I mean do we walk up to over weight adults and say your fat, well no. And we teach our kids not to.
I know Ri use to be bad about telling people we know that they were fat. I had to have many talks with her. Fiannaly one day we were meeting with some family from out of town she had never meet, and they are very large people. So I told her before we got out of the car that she did not have to tell them they were fat, becasue they already know it. She seem to be very impressed that they already knew it?????????? So I exlained further on it would be like telling someone they have black hair, of course they know it etc..... Anyway that took care of that she has never said another rude comment to anyone.
But maybe we all need to take a step back and if someone makes a comment towards any child..not only our own we say something. It seems like telling them thee rude they would probably defend there self. But like going for seconds with this guy, I am sure he has something he can change about him self (other then the rudeness) to bring it up right then.Putting them in there place, nobody;'s perfect, and we all have faults, as grown ups we can do something about it as a child they are just now learning.
I had no idea what to do so I prayed about it and pop. an answer comes into my head.
take her aside next time and say "would you please not say that in front of my son" she will ask "why?"
and I will reply: I don't want him to think it's OK to say that in front of others."
so I kill 2 birds with one stone -- I shut her up and also let her know she's being offensive...in particular towards me.
sadly, we can't really control others, we can only control how respond to them. and I think the 2nd part is what our kids may notice the most.
I have had two different small women make a couple comments.
One would say oh I like your outfit Ri, when you out grow it can I have it, things like that. ANd another that has a daughter the same age as Ri commpares her shoe size and it happens almost every time we see this women??????? I have always noticed small women seem to be insecure but that is really going over board. I have decided to start speaking up and just saying "are you really that insecure that you have to compare your self to a child.
As a women I don't want to look like a child or compare myself to a child.
My daughter was also slightly puggie, but she was short, but the scale they went by she was perfect weight and all. She as an adult wears a size 4 and works out etc... But I do know from a few compents from smaller women when she was young it affected her.

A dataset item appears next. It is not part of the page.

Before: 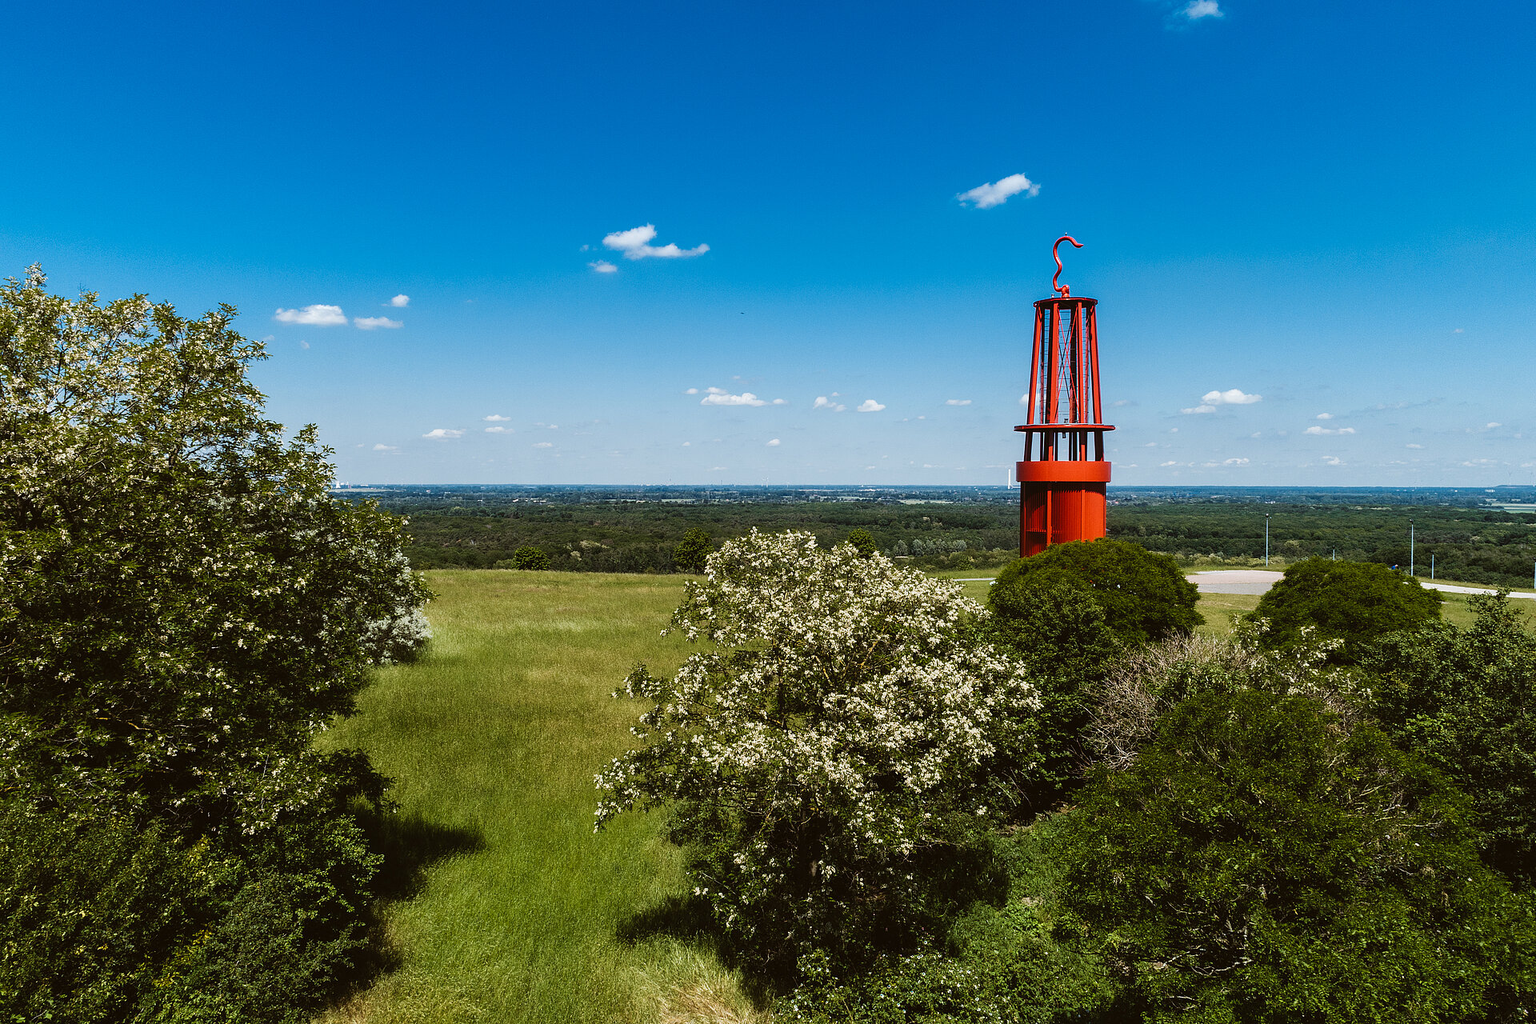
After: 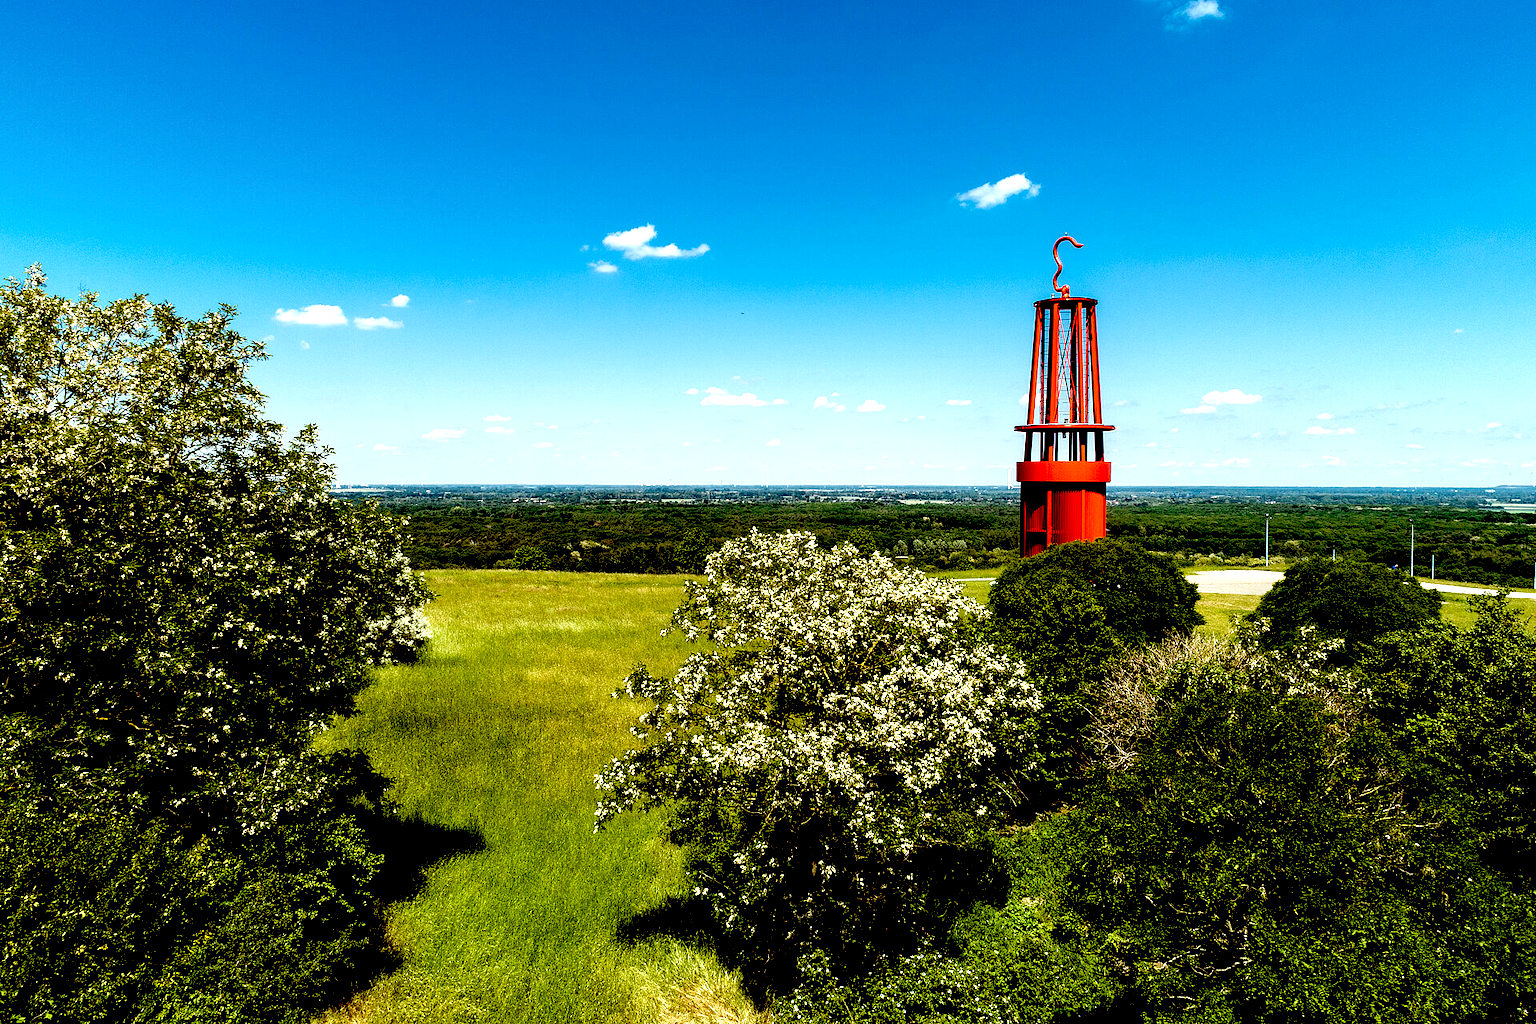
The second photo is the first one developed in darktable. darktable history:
exposure: black level correction 0.036, exposure 0.91 EV, compensate highlight preservation false
color correction: highlights a* -1.47, highlights b* 9.97, shadows a* 0.885, shadows b* 19.42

I once had to tell Ri when we were meeting some family at a resturant she had never meet that she did not have to tell them they were fat that they already knew this. Because she had gotten into the habit of telling people they were fat. ANd I wanted to hide a few times. She has stopped that now about a year. I think the best way to handle adults being so rude is we just say to them what we think of the comment.
Or everyone has something about them, none of us are fawless. Is to just speak up about that.
Like when that guy made the comment about Ri being fat, I could have said well atleast she not all wrinkled, or atleast she doesn't have dirty clothes on.
WHen I have to say something back like that not being use to it, it always comes out sounding weird, but I think they still get what I was trying to say.
We stand up for our children otherwise, so I guess we need to get brave and do it with this. Weight can have such an impact on anyone with comments, let alone a child.